Changes in ADG (A) and G:F (B) in response to dietary CP in the growing phase using a broken-line analysis. The equation for ADG was ADG = 0.787 − 0.010 × zl (R2 = 0.93) and the breakpoint was CP level at 16.1% (95% CI: 16.0–16.2) when ADG was 0.787 kg/d. The p-value for the asymptote was <0.001, for the slope it was 0.050, and for the breaking point it was <0.001. The equation for G:F was G:F = 0.482 − 0.008 × z1 (R2 = 0.93) and breakpoint was CP level at 16.3% (95% CI: 14.5–18.0) when G:F was 0.482. The p-value for the asymptote was <0.001, for the slope it was 0.008, and for the breaking point it was <0.001. Where, if CP is ≥breakpoint, then z1 = 0; if CP is <breakpoint, then z1 = CP − breakpoint [7,8,11,13,14,18,55,56,57,58,59,62,63,64,65,66,67].

Figure 5

Changes in ADG (A) and G:F (B) in response to dietary CP in the finishing phase using a broken-line analysis. The equation for ADG was ADG = 0.924 − 0.048 × zl (R² = 0.98) and the breakpoint was CP level at 11.6% (95% CI: 10.8–12.3) when ADG was 0.924 kg/d. The p-value for the asymptote was <0.001, for the slope it was 0.050, and for the breaking point it was <0.001. The equation for G:F was G:F = 0.327 − 0.014 × z1 (R² = 0.96) and breakpoint was CP level at 11.4% (95% CI: 10.3–12.5) when G:F was 0.327. The p-value for the asymptote was <0.001, for the slope it was 0.006, and for the breaking point it was <0.001. Where, if CP is ≥breakpoint, then z1 = 0; if CP is <breakpoint, then z1 = CP − breakpoint [12,17,68,69,70,71,72,78,79,80,81,82].

Figure 6

Changes in ADG in response to L-lysine supplementation in the finishing phase using a broken-line analysis. The L-lysine axis is based on 100% purity, calculated from L-lysine HCl (78.8% purity) or L-lysine sulfate (60.0% purity).

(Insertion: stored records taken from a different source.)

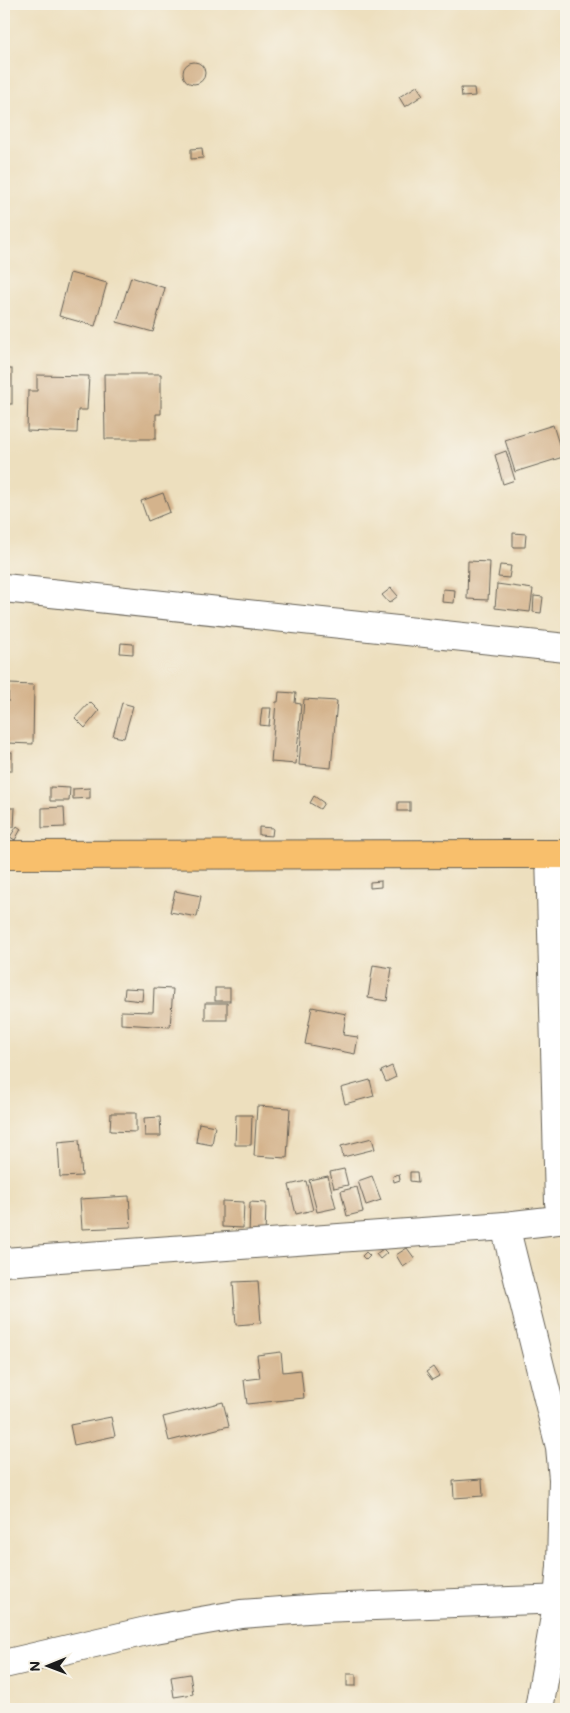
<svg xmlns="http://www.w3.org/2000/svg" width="570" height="1713" font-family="Mali,sans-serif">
	<rect width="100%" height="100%" fill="#f7f3e8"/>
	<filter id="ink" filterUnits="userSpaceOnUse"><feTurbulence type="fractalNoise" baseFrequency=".02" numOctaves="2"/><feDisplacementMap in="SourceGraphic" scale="10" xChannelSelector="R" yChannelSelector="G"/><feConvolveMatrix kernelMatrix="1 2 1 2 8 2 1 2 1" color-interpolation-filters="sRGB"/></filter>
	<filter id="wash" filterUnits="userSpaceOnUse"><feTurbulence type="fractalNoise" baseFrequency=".0096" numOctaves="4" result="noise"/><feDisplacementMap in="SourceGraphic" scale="20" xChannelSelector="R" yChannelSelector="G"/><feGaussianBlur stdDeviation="1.12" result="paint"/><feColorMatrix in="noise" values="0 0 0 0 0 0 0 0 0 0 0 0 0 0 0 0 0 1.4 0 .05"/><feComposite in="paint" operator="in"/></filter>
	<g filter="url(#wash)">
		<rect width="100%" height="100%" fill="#eddfbe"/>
		<g id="blocks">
			<g fill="#d4b38c">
				<circle cx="194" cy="73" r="11"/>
				<path d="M417,86l6,9 -18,12 -6,-10z"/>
				<path d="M461,88h13l1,8 -13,1z"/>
				<path d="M202,148l1,10 -12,1v-10z"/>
				<path d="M70,273l37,10 -12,43 -36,-10z"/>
				<path d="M131,277l34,11 -12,44 -36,-10z"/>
				<rect x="4" y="369" width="8" height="35"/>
				<path d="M104,374h57v40h-5v25h-51z"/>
				<path d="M37,375l52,1 -2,34h-9l-1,23 -50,-2 1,-40h9z"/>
				<path d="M553,425l10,32 -48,15 -10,-32z"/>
				<path d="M506,451l9,29 -12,4 -8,-29z"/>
				<path d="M163,493l7,19 -22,9 -7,-20z"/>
				<path d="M513,533l13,1 -1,13h-12z"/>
				<path d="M468,561l22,1 -2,38 -21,-1z"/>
				<path d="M500,565l11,1 -2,12 -11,-1z"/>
				<path d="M497,584l36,5 -3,23 -35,-4z"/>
				<path d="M391,588l7,8 -9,7 -7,-8z"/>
				<path d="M443,589l12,1 -1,13 -12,-1z"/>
				<path d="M534,596l9,1 -2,16 -8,-1z"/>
				<path d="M121,643l12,1v10l-13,-1z"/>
				<path d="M9,684l25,1 -1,59 -26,-1v-8h-3v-33h4z"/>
				<path d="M279,692l17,1 -1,10 6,1 -5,60 -25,-2 5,-60h2z"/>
				<path d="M304,699l33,2 -6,67 -32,-3z"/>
				<path d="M90,702l9,9 -14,17 -10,-10z"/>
				<path d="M122,703l11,3 -9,32 -11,-2z"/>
				<path d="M262,708h9l-2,18 -9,-1z"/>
				<rect x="4" y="752" width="8" height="19"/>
				<path d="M50,787l20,1 -1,13h-19z"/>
				<path d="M90,788v10l-17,1v-10z"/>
				<path d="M314,796l10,7 -4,6 -10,-6z"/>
				<rect x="398" y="802" width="12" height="9"/>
				<path d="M64,807l1,20 -23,1v-20z"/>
				<path d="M4,808h11l-1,19h-10z"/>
				<path d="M17,826l4,3 -6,11 -5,-3z"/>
				<path d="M259,827l14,1 -1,8 -13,-1z"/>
				<path d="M381,881v6l-11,1v-6z"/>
				<path d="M175,891l26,5 -4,21 -27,-5z"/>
				<path d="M373,965l19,3 -5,33 -19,-3z"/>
				<path d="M125,988l18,1 -1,12 -18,-2z"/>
				<path d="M154,988l19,1 -3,38 -49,-3v-13l32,1z"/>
				<rect x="215" y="988" width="15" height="13"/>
				<rect x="205" y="1003" width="22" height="17"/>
				<path d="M312,1007l34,7 -3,21 15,2 -3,17 -50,-10z"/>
				<path d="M392,1066l4,11 -10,5 -5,-11z"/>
				<path d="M370,1080l4,16 -29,8 -4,-16z"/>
				<path d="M257,1106l33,2 -3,50 -33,-2z"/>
				<path d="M111,1113h25v19l-26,-1z"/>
				<path d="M236,1115h16l-1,30h-16z"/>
				<path d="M160,1117l1,19h-16l-1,-18z"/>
				<path d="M199,1123l16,3 -3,19 -16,-3z"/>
				<path d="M372,1138l3,11 -32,8 -2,-11z"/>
				<path d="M79,1140l3,36 -22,1 -2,-35z"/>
				<path d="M344,1169l4,16 -14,3 -4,-16z"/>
				<path d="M410,1172h7l1,10 -8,-1z"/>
				<path d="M399,1174l1,6 -6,2 -1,-6z"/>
				<path d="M328,1176l8,32 -19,4 -8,-32z"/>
				<path d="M372,1176l9,24 -15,5 -8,-24z"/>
				<path d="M306,1181l7,29 -17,4 -7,-29z"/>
				<path d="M357,1187l6,25 -16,4 -6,-25z"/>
				<path d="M129,1196l2,31 -49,2 -2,-30z"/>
				<path d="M222,1201l22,1 -1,26 -21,-1z"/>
				<path d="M250,1202l16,1 -1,34 -16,-1z"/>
				<path d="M407,1248l8,11 -12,8 -7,-12z"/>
				<path d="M383,1249l4,4 -7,6 -4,-5z"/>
				<path d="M366,1252l4,4 -4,4 -4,-4z"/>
				<path d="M258,1281l3,42 -25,2 -3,-43z"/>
				<path d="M281,1352l2,20 18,-2 3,28 -57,6 -3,-24 16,-2 -3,-23z"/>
				<path d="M433,1367l6,9 -7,4 -6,-8z"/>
				<path d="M223,1402l6,24 -60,15 -6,-24z"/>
				<path d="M111,1417l4,19 -41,9 -4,-20z"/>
				<path d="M482,1479l1,17 -29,2 -1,-17z"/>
				<path d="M190,1674l3,20 -19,3 -3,-20z"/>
				<rect x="347" y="1674" width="9" height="12"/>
			</g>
		</g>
	</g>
	<g filter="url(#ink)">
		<use href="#blocks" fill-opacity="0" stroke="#656055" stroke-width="1"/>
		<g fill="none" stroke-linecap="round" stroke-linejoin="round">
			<g stroke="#656055" stroke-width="30">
				<g id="minor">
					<path d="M4,588l562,60"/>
					<path d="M550,854l9,349 7,15"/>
					<path d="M505,1226l55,221 3,32 -2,87 -3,33 -19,110"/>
					<path d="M4,1262l501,-36 61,-7"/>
					<path d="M4,1664l151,-35 86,-15 80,-6 245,-9"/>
				</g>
			</g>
			<g stroke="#656055" stroke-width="30">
				<path id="major" d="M4,855l562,-1"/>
			</g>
			<use href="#minor" stroke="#fff" stroke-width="28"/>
			<use href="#major" stroke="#f8bf6c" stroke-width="28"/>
		</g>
	</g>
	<rect width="570" height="1713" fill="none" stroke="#f7f3e8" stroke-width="20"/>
	<g transform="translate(48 1666) rotate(269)" stroke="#f7f3e8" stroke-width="4" paint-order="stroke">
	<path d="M0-4L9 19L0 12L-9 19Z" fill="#1c1c1c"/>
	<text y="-8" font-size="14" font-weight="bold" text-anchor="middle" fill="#1c1c1c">N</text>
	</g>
</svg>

The equation was ADG = 0.926 + 0.314 × zl (R² = 0.97) and the breakpoint was L-lysine level at 0.24% (95% CI: 0.10–0.37) when ADG was 0.926 kg/d. The p-value for the asymptote was <0.001, for the slope it was 0.033, and for the breaking point it was 0.002. Where, if L-lysine is ≤breakpoint, then z1 = 0; if L-lysine is >breakpoint, then z1 = L-lysine − breakpoint [12,17,68,69,70,71,72,78,79,80,81,82].